■ Task item ■
Write out every record below exactly as it appears, omitting the pictures.

Bounding box coordinate data:

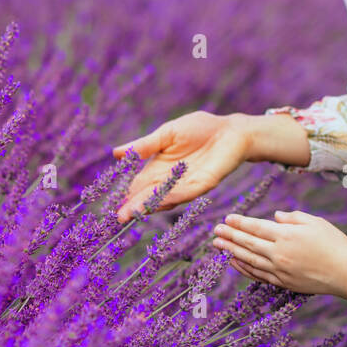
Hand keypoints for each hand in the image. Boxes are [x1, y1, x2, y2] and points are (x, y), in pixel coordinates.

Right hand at [112, 110, 247, 222]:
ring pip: (165, 198)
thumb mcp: (167, 133)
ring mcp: (187, 184)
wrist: (231, 130)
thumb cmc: (200, 128)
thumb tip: (115, 153)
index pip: (140, 184)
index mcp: (159, 166)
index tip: (114, 207)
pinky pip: (185, 193)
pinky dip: (171, 197)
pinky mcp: (203, 184)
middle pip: (149, 195)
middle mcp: (171, 180)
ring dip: (149, 205)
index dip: (128, 195)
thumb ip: (145, 145)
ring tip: (133, 212)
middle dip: (135, 206)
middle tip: (119, 217)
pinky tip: (159, 201)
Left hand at [210, 210, 346, 297]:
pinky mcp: (283, 282)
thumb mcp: (315, 222)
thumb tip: (274, 216)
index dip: (240, 223)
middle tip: (215, 231)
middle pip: (248, 243)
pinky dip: (243, 268)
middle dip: (230, 236)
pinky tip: (234, 262)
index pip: (256, 227)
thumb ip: (292, 218)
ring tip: (218, 246)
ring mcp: (279, 270)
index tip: (227, 219)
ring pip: (249, 260)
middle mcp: (279, 253)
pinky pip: (257, 275)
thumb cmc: (334, 243)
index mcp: (287, 235)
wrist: (346, 273)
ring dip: (231, 252)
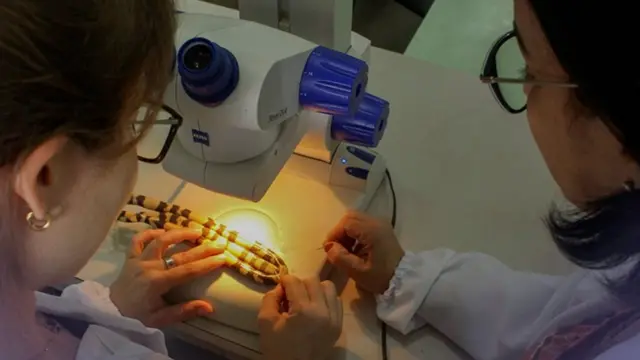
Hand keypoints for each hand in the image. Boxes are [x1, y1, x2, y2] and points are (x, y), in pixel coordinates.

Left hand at [110, 228, 225, 327]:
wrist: (110, 313)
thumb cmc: (136, 317)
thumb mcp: (160, 320)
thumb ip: (183, 312)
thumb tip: (208, 307)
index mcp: (157, 283)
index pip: (188, 271)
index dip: (207, 264)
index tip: (223, 258)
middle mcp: (148, 267)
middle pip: (180, 254)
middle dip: (202, 249)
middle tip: (218, 244)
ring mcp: (138, 260)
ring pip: (160, 240)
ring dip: (179, 233)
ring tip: (196, 231)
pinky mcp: (129, 257)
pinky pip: (138, 240)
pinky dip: (150, 233)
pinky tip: (163, 231)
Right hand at [258, 276, 341, 359]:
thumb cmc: (278, 348)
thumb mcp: (265, 322)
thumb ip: (270, 298)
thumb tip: (280, 287)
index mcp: (304, 311)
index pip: (294, 281)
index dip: (284, 282)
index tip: (280, 290)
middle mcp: (324, 312)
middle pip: (313, 280)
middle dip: (299, 284)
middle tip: (291, 296)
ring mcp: (334, 318)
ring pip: (328, 287)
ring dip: (315, 289)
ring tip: (305, 300)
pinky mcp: (339, 325)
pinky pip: (336, 301)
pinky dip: (326, 300)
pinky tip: (315, 309)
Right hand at [324, 211, 404, 293]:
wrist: (404, 279)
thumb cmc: (381, 276)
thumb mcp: (358, 272)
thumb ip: (340, 258)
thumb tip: (329, 247)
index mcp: (372, 231)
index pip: (346, 223)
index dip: (334, 234)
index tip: (329, 249)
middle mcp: (377, 222)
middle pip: (350, 217)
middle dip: (340, 231)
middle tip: (337, 248)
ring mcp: (381, 224)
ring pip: (356, 219)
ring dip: (347, 232)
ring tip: (346, 250)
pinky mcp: (382, 228)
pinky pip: (363, 224)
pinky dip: (355, 233)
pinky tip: (355, 248)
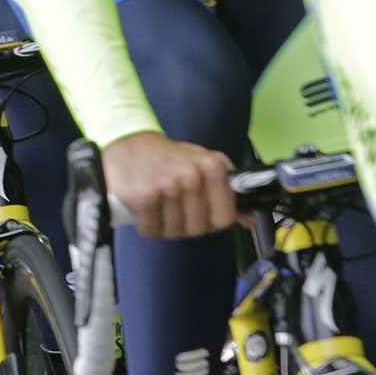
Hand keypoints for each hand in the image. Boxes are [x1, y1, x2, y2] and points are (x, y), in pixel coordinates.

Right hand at [101, 130, 235, 238]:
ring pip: (174, 232)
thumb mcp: (201, 164)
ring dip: (164, 225)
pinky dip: (146, 225)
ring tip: (158, 206)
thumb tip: (249, 220)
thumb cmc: (168, 157)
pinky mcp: (145, 197)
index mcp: (212, 168)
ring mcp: (169, 186)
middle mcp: (193, 176)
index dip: (211, 220)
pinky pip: (151, 230)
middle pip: (198, 229)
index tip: (200, 211)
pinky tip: (143, 208)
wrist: (126, 142)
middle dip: (185, 224)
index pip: (224, 218)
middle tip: (173, 207)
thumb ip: (226, 191)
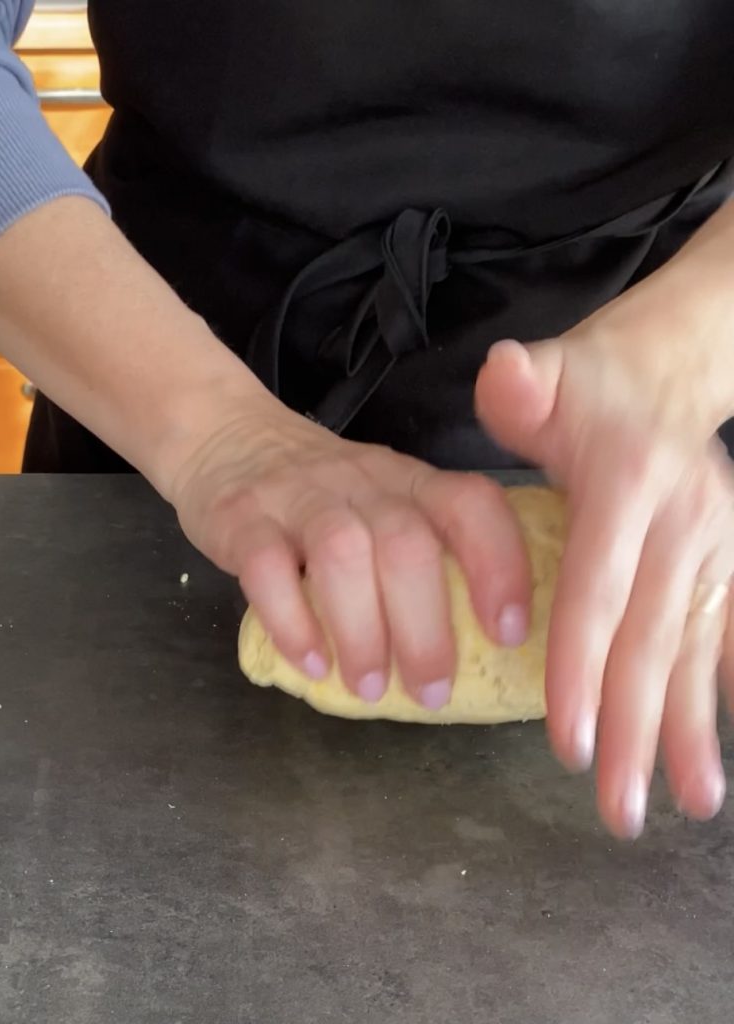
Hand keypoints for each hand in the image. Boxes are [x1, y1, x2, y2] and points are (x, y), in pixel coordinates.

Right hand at [169, 397, 531, 708]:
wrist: (223, 434)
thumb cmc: (318, 493)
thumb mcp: (378, 502)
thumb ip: (416, 555)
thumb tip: (471, 653)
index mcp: (407, 481)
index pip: (470, 504)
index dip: (500, 565)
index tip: (509, 633)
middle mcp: (359, 483)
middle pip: (406, 543)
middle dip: (425, 628)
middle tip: (430, 691)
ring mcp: (296, 497)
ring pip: (342, 554)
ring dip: (362, 632)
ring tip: (369, 688)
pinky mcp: (241, 518)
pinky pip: (267, 567)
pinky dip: (291, 621)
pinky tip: (309, 661)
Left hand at [476, 265, 733, 838]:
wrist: (662, 374)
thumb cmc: (583, 390)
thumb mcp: (543, 378)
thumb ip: (520, 386)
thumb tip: (505, 376)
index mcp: (625, 492)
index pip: (596, 595)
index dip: (581, 668)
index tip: (570, 742)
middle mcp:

■ Exercise response ■
Hand keypoints for each hand in the image. Boxes are [x1, y1, x2, y2] and points are (x, y), in pixel coordinates.

Right hand at [112, 110, 247, 222]:
ring pip: (165, 198)
thumb mcp: (167, 133)
ring mcp: (187, 184)
wrist: (231, 130)
thumb cmc: (200, 128)
thumb tip: (115, 153)
index pip: (140, 184)
index mcp: (159, 166)
index tip: (114, 207)
pinky pip: (185, 193)
pinky dip: (171, 197)
pinky mcp: (203, 184)
middle pip: (149, 195)
middle mcp: (171, 180)
ring dip: (149, 205)
index dip: (128, 195)
thumb ip: (145, 145)
ring tip: (133, 212)
middle dip: (135, 206)
middle tip: (119, 217)
pinky tip: (159, 201)
Left hand at [210, 210, 346, 297]:
pinky mcp: (283, 282)
thumb mcp: (315, 222)
thumb tip: (274, 216)
index dip: (240, 223)
middle tip: (215, 231)
middle pip: (248, 243)
pinky dip: (243, 268)
middle dip: (230, 236)
pinky tip: (234, 262)
index pip: (256, 227)
thumb ip: (292, 218)
ring tip: (218, 246)
ring mcp: (279, 270)
index tip: (227, 219)
ring pip: (249, 260)
middle mcp: (279, 253)
pinky pip: (257, 275)
thumb cmc: (334, 243)
index mcp: (287, 235)
wrist: (346, 273)
ring dip: (231, 252)
Hand keypoints for each hand in the image. Boxes are [x1, y1, x2, y2] and points are (x, y), in pixel coordinates.

Left hand at [110, 228, 225, 327]:
wrist: (110, 313)
thumb cmc: (136, 317)
thumb mcp: (160, 320)
thumb ip: (183, 312)
thumb tip: (208, 307)
index mcp: (157, 283)
index pip: (188, 271)
index dip: (207, 264)
index tip: (223, 258)
middle mcp: (148, 267)
middle pip: (180, 254)
middle dip: (202, 249)
middle tip: (218, 244)
ring mcp: (138, 260)
ring pip: (160, 240)
ring dip: (179, 233)
ring tip: (196, 231)
pinky mcp: (129, 257)
pinky pip: (138, 240)
pinky dip: (150, 233)
pinky tip: (163, 231)
Right hand at [258, 276, 341, 359]:
thumb cmc: (278, 348)
thumb mcp: (265, 322)
thumb ip: (270, 298)
thumb tip: (280, 287)
index mcp: (304, 311)
index pip: (294, 281)
index dip: (284, 282)
index tip: (280, 290)
middle mcp: (324, 312)
middle pip: (313, 280)
middle dip: (299, 284)
middle tip: (291, 296)
ring mcp: (334, 318)
ring pip: (328, 287)
ring dip: (315, 289)
ring tip: (305, 300)
pinky mcp: (339, 325)
pinky pip: (336, 301)
pinky dip: (326, 300)
pinky tip: (315, 309)
Right hand at [324, 211, 404, 293]:
wrist: (404, 279)
thumb cmc: (381, 276)
thumb mcp: (358, 272)
thumb ip: (340, 258)
thumb tip: (329, 247)
index mcp: (372, 231)
index pip: (346, 223)
index dip: (334, 234)
index tip: (329, 249)
middle mcp: (377, 222)
middle pip: (350, 217)
middle dip: (340, 231)
middle tip: (337, 248)
ring mcp: (381, 224)
ring pip: (356, 219)
ring dip: (347, 232)
ring tip: (346, 250)
pinky mcp: (382, 228)
pinky pip: (363, 224)
pinky dip: (355, 233)
pinky tip: (355, 248)
Hand keypoints for each hand in the image. Boxes are [x1, y1, x2, y2] and points are (x, y), in pixel coordinates.

Right hand at [101, 130, 235, 238]:
ring pip: (174, 232)
thumb mcp: (201, 164)
ring dip: (164, 225)
pinky dip: (146, 225)
ring tip: (158, 206)
thumb tip: (249, 220)
thumb cmc: (168, 157)
pinky mcp: (145, 197)
index mcp: (212, 168)
ring mcp: (169, 186)
middle mcp: (193, 176)
index dip: (211, 220)
pinky pip: (151, 230)
middle pip: (198, 229)
index tip: (200, 211)
pinky tip: (143, 208)
wrist: (126, 142)
middle dip: (185, 224)
index pip: (224, 218)
middle tip: (173, 207)
thumb ip: (226, 191)
Hand keypoints for each hand in the image. Boxes are [x1, y1, x2, y2] and points are (x, y), in pixel coordinates.

Right hand at [169, 397, 531, 708]:
wrist: (223, 434)
thumb cmc: (318, 493)
thumb mcp: (378, 502)
thumb ip: (416, 555)
thumb tip: (471, 653)
index mcp: (407, 481)
index pip: (470, 504)
index dip: (500, 565)
index tip: (509, 633)
middle mcp: (359, 483)
middle pip: (406, 543)
middle dip: (425, 628)
middle tip: (430, 691)
ring mcp: (296, 497)
ring pip: (342, 554)
ring dip: (362, 632)
ring tip: (369, 688)
pinky mcp: (241, 518)
pinky pip: (267, 567)
pinky dip: (291, 621)
pinky tip: (309, 661)
Left hand at [476, 265, 733, 838]:
wrist: (662, 374)
thumb cmc: (583, 390)
thumb mcp: (543, 378)
thumb ip: (520, 386)
thumb tip: (505, 376)
index mcp: (625, 492)
index pip: (596, 595)
index dip: (581, 668)
index tip: (570, 742)
middle mcp:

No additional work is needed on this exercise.